Lu sur Algeria-Watch
A deux mois de la présidentielle, les généraux s’opposent au puissant service des renseignements, connu sous le sigle de DRS. L’issue sera décisive pour l’avenir du président Bouteflika, malade et candidat probable à un quatrième mandat.
Quel est le contexte ?
ALGERIA WATCH : Alors que le climat politique délétère en Algérie n’est agité depuis de longs mois que par la seule question de la candidature éventuelle – pour un quatrième mandat – d’un président très diminué physiquement à l’élection présidentielle prévue le 17 avril, une « bombe médiatique » a explosé le 3 février : dans une sortie publique sans aucun précédent, Amar Saâdani, secrétaire général du Front de libération national (FLN, au pouvoir), s’est attaqué très violemment au chef d’état-major Mohamed Mediène (74 ans), alias Tewfik, l’inamovible (depuis septembre 1990) et tout-puissant chef du DRS (Département du renseignement et de la sécurité), la police politique au cœur du régime.

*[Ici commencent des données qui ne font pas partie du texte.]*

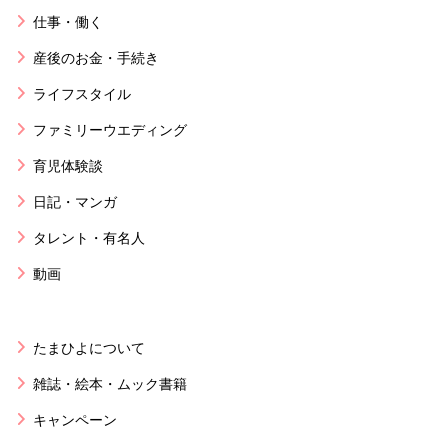
仕事・働く
産後のお金・手続き
ライフスタイル
ファミリーウエディング
育児体験談
日記・マンガ
タレント・有名人
動画
たまひよについて
雑誌・絵本・ムック書籍
キャンペーン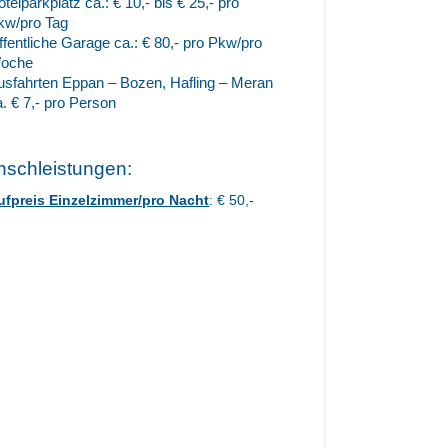
telparkplatz ca.: € 10,- bis € 25,- pro
kw/pro Tag
ffentliche Garage ca.: € 80,- pro Pkw/pro
oche
usfahrten Eppan – Bozen, Hafling – Meran
a. € 7,- pro Person
schleistungen:
ufpreis Einzelzimmer/pro Nacht
: € 50,-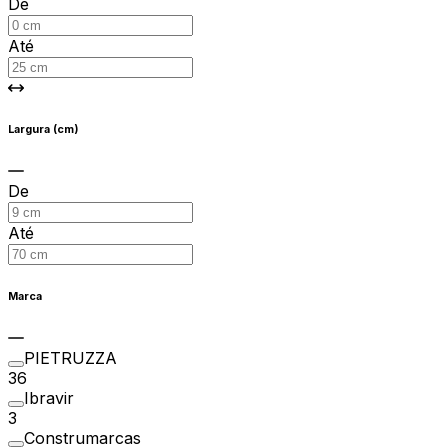
De
Até
Largura (cm)
De
Até
Marca
PIETRUZZA
36
Ibravir
3
Construmarcas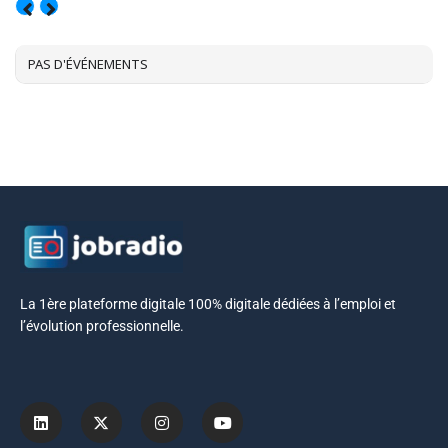
AOÛT, 2026
PAS D'ÉVÉNEMENTS
La 1ère plateforme digitale 100% digitale dédiées à l’emploi et
l’évolution professionnelle.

Et trois jours plus tard, le 6 février, le quotidien arabophone El-Khabarannonçait que le président Abdelaziz Bouteflika (75 ans) aurait « démis de ses fonctions » le général Mediène, « ainsi qu’une centaine d’officiers de l’armée, de la gendarmerie et du DRS » –, une annonce ni démentie ni confirmée à ce jour. Et le 8 février, on apprenait qu’un ancien adjoint de Tewfik, le général Hacène, avait été arrêté manu militari trois jours plus tôt, accusé d' »activités séditieuses ».
Quelles sont donc les forces en présence ?
Derrière l’écran de fumée de la lutte de clans qui opposerait celui du président Bouteflika à celui du général Tewfik, il est clair que le vrai conflit pour le pouvoir est celui opposant les chefs du DRS à l’état-major de l’armée – qui souhaite récupérer l’intégralité de ses prérogatives. Aux yeux de l’armée, le DRS doit retrouver sa vocation stratégique, essentielle, de défense de la sécurité nationale, largement abandonnée après la fin de l’ère Boumediene [président de 1965 à 1978] puis complètement à l’éviction du gouvernement réformateur en juin 1991.
Depuis cette date, derrière des paravents civils, le DRS a constitué la réalité du pouvoir politique, maître d’œuvre de la répression et de la manipulation, gestionnaire occulte et irresponsable de la vie économique et sociale de la société tout entière.
Mais dès le début des années 2000, des tensions sont apparues entre ces deux pôles du pouvoir réel, notamment avec la sombre affaire Brown & Root Condor en 2006 [scandale de corruption qui a fait perdre 750 millions d’euros à l’Etat].
Pourquoi ce conflit éclate-t-il aujourd’hui ?
Ce conflit latent depuis plusieurs mois – rappelons que l’annonce d’une réorganisation du DRS date de septembre 2013 – s’est accéléré avec l’aggravation de l’état de santé d’Abdelaziz Bouteflika. L’état-major souhaite clôturer l’ère Tewfik avant la présidentielle. Les généraux appréhendent les interférences de Tewfik et de ses collaborateurs dans le processus électoral.
Un quatrième mandat de Bouteflika fait-il consensus ?
Jusqu’à l’éclatement de la crise sur la place publique avec les déclarations de Saâdani, il semble que les décideurs dans leur ensemble étaient d’accord pour la continuité. La remise en question du quatrième mandat s’est brutalement imposée dans l’actualité des journaux aux ordres quand les premiers décrets de mise à la retraite d’officiers du DRS ont été annoncés, le 13 janvier.
Avant cela, il semble que malgré l’état évident d’épuisement du président – au point d’en être gênant pour le téléspectateur – peu de voix contestent son éventuelle candidature à l’élection d’avril 2014, bien que le chef de l’Etat ne paraisse plus en mesure d’assumer une fonction particulièrement exigeante. Son frère Saïd, qui joue le rôle de chef de cabinet informel, tente bien de s’assurer des alliances dans les appareils. Mais, face à l’omnipotence du DRS et à la puissance de l’état-major, ces alliances paraissent précaires.
Cette crise est-elle liée à d’autres facteurs ?
Il n’est pas certain que ce qui se passe actuellement à Alger soit lié à la question du quatrième mandat du président Bouteflika. L’approche de la présidentielle contextualise certainement le conflit au sommet de l’appareil sécuritaire, mais beaucoup sont persuadés que ce qui se déroule est essentiellement la sanction d’un échec majeur, une des conséquences de l’onde de choc d’In Anémas. (L’assaut terroriste sur la base gazière en janvier 2013 et la gestion désastreuse par le DRS de la prise d’otages a mis en exergue l’incompétence de l’équipe dirigeante de ce département.)